Rispondi alle domande sul brano dedicato alle donne nel lavoro della moda:
(a) In che giorno e da quale giornalista è stata intervistata Elisabetta Franchi?
(b) Da quanti anni di fila PWC Italia presenta la ricerca sul lavoro femminile nel lusso?
(c) Quale percentuale di donne in ruoli apicali nel settore moda si registra in Italia?

BRANO SCELTO —
————

Parlano di donne nel mondo del lavoro (ma sembrano fuori dal mondo)
Il 4 maggio Elisabetta Franchi, stilista e imprenditrice bolognese, è stata intervistata dalla giornalista Fabiana Giacomotti curatrice de Il Foglio della Modanell’ambito dell’evento Donne e Moda, Barometro 2022. Obiettivo dell’incontro presentare come e quanto fosse cambiato il lavoro femminile nel settore della moda.
La risposta alla questione è non abbastanza. Ma le domande che sorgono, alcune davvero sconsolate, ad ascoltare questa successione di voci e in alcuni casi dei più triti luoghi comuni, sono tante.
Date le reazioni infuocate alle dichiarazioni dell’imprenditrice bolognese converrà anche a noi concentrarci su quelle, senza rinunciare al giusto perimetro di contesto.
La ricerca annuale sul lavoro delle donne nel lusso
PWC Italia, la società italiana del gruppo internazionale che si occupa di consulenza e servizi, presenta per il secondo anno di fila il risultato di una ricerca su lavoro e crescita professionale femminile nel sistema lusso. Coinvolte le principali associazioni di categoria del settore.
Donne al lavoro ma non ai posti di comando
La presenza femminile nel settore moda nel nostro paese è molto più scarsa rispetto ad esempio alla Francia o al Regno Unito; da noi le donne in ruoli apicali si attestano ad un 25 per cento in Francia siamo al 41 abbondante. La relatrice della PWC promette che chiederà lumi su questo mancato record alle imprenditrici ospiti dell’evento. Al settore servono la sensibilità e il saper fare tipicamente femminile, chiosa.
Molto maggiore la presenza di donne in ruoli di comando nelle piccole o micro imprese, dove spiccano per doti organizzative, flessibilità e capacità di coprire più funzioni (e non ci pare questa grandissima scoperta, a dire il vero. Nelle PMI è questa la tendenza).

————

ESTRATTO DEI DATI —

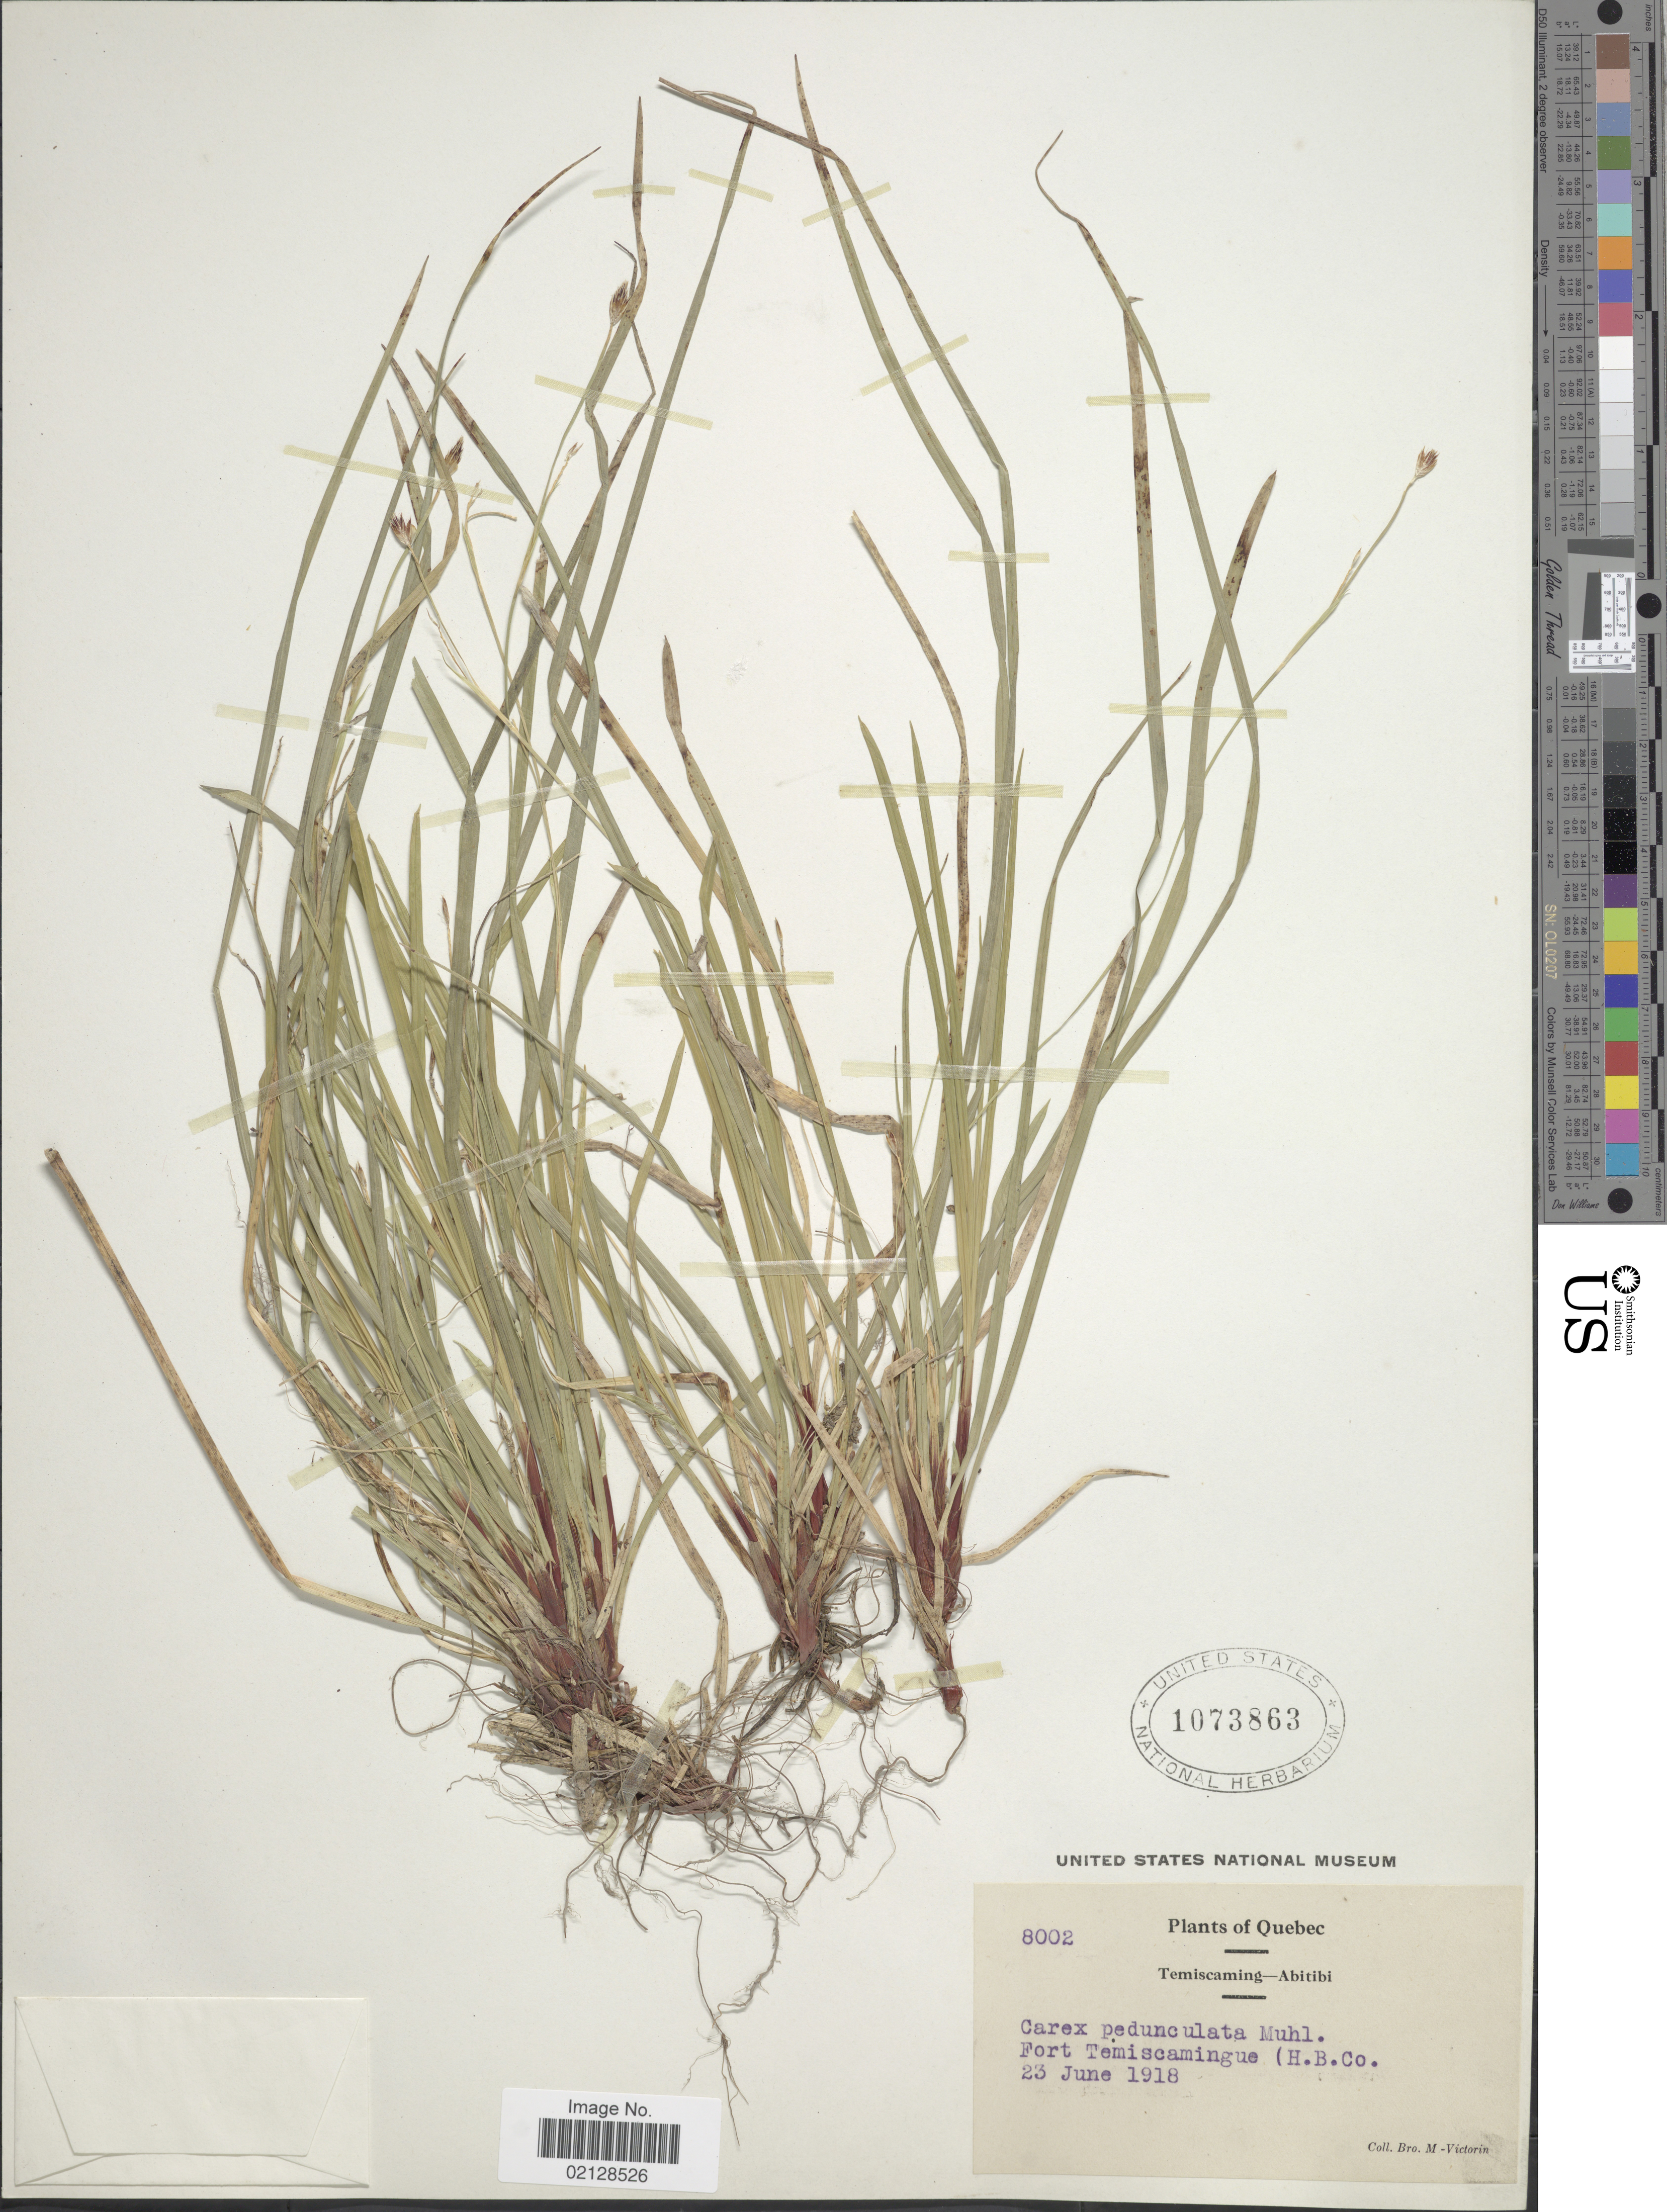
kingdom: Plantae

————

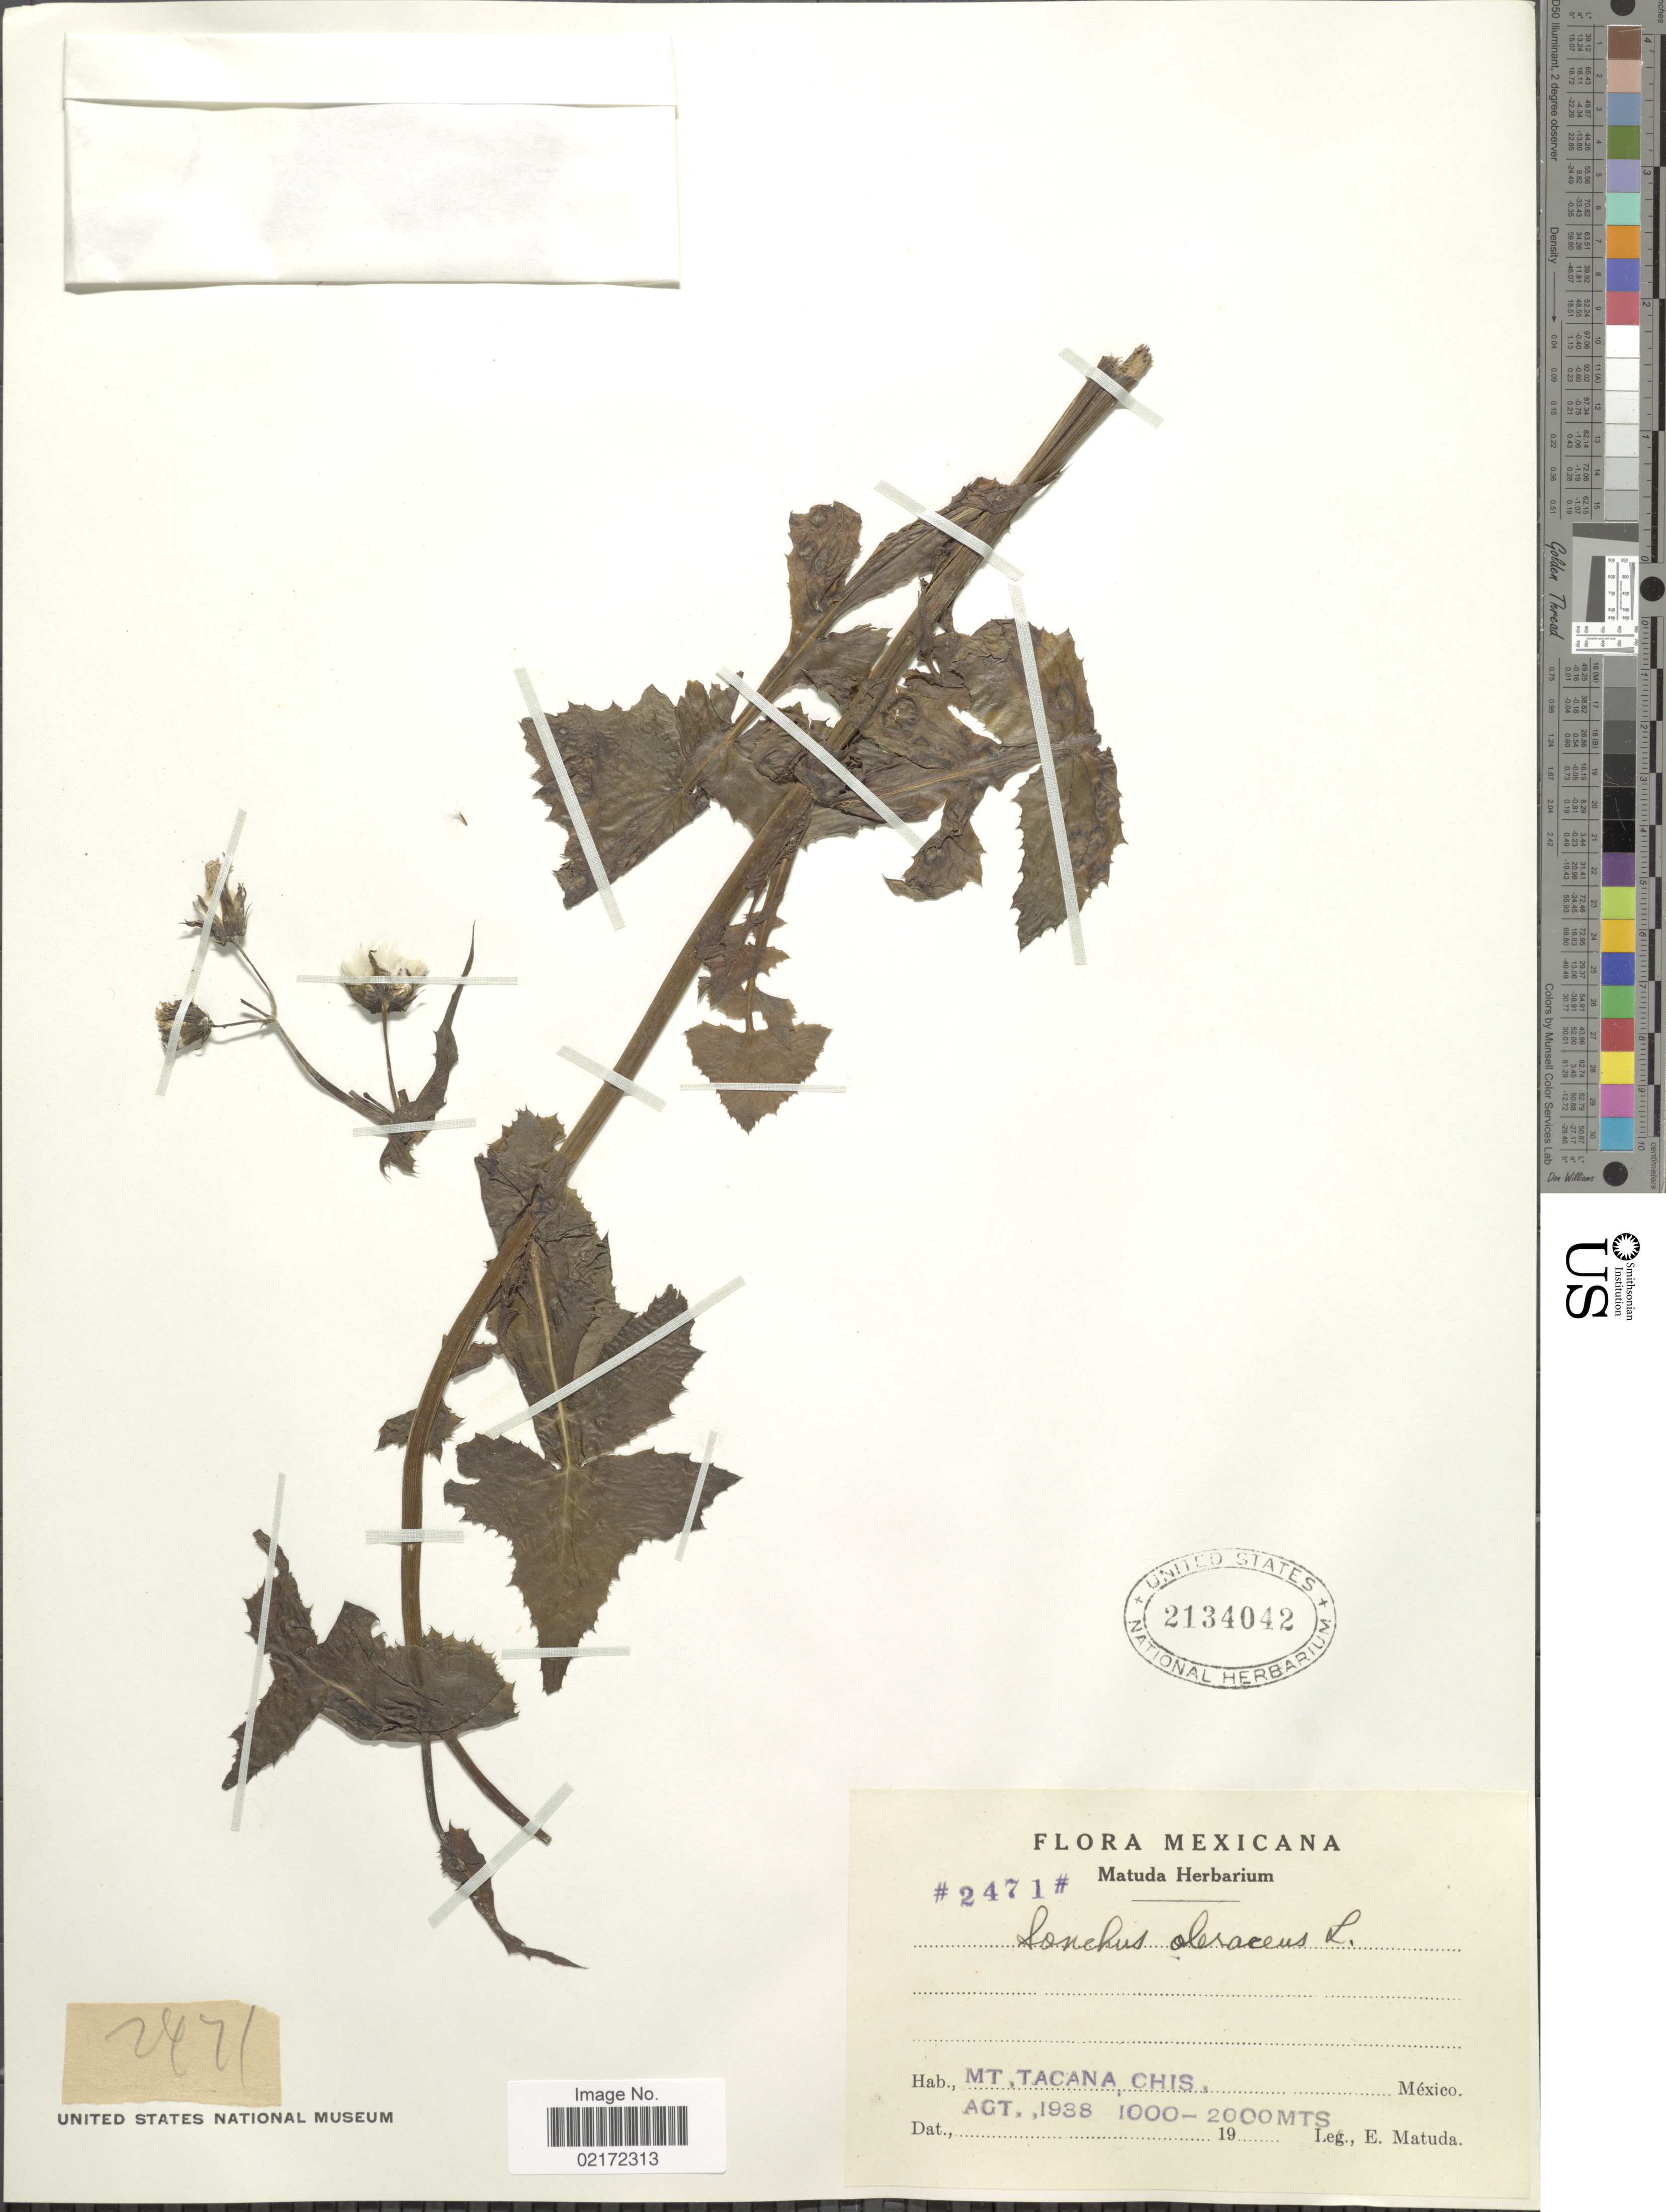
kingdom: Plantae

————

RISPOSTA COMPLETA —
(a) Il 4 maggio, dalla giornalista Fabiana Giacomotti.
(b) Per il secondo anno di fila.
(c) Il 25 per cento.